Nacían en tiempo de lluvia, en las huertas. Escondidos entre las hojas, adheridos a los tallos, o entre la hierba húmeda.
Amparo Dávila
Cuando pienso en mi hermana Silvia, pienso inevitablemente en su casa al pie de la montaña, el enorme jardín de su patio y el millar de plantas que adornan la soledad de su delirio. Pienso en los secretos que yacen ocultos en sus macetas, bajo la tierra, entre las raíces. Pienso en lo que me contó aquel domingo cuando empezó la pesadilla que acabó por distanciarnos. Pienso en lo que pasa cuando un milagro se pervierte. Pienso que si hubiera sabido a dónde conduciría todo esto, desde el primer instante que llegó a mí, cubierta en llanto, le habría dicho que mejor se deshiciera del niño.

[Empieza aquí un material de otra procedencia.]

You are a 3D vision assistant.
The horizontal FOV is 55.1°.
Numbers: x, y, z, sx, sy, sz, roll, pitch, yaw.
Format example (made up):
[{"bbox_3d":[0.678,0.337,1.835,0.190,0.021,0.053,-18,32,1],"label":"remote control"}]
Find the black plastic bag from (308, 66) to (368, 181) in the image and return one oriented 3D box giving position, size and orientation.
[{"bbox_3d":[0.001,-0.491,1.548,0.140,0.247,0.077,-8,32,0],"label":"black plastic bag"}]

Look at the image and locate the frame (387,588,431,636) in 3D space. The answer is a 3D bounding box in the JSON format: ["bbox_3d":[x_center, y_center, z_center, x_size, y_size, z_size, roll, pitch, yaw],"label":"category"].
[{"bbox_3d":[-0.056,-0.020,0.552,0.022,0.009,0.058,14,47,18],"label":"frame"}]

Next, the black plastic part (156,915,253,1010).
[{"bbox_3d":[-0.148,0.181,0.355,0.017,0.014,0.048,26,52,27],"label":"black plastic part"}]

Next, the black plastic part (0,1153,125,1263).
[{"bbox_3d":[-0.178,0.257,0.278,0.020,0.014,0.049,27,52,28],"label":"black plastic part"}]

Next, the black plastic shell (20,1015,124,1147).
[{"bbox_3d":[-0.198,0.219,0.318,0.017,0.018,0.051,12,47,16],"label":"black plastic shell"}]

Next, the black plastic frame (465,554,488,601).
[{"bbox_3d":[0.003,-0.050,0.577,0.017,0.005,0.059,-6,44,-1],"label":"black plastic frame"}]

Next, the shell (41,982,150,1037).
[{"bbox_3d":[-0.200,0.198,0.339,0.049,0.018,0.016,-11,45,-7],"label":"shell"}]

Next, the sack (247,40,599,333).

El inicio de esta historia lo supe porque ella misma me lo contó en secreto, así como se confiesan las culpas y los pecados. Después de todo, yo era el cura del pueblo por esos viejos años. Ningún relato volvió a sorprenderme más que el suyo. Del resto de los hechos me fui enterando por chismes de la gente, habladurías, y también porque presencié una que otras de esas… cosas que, a la fecha, todavía no sé si fueron obra de Dios o quizá…
Un domingo, a inicios de mayo, Silvia llegó al templo con lágrimas en los ojos y un sentimiento que le desbordaba el pecho. Estaba agitada, no solo por bajar a pie desde aquella colina, sino porque tenía algo urgente que contar. Me rogó que habláramos tan pronto concluyera la misa y su impaciencia me hizo sospechar algo grave.
Aún siento nervios al recordar lo que ocurrió esa mañana santa cuando encontró el primer brote, pues fue de este que las cosas comenzaron a darse y más adelante alcanzaron las dimensiones que voy a narrar.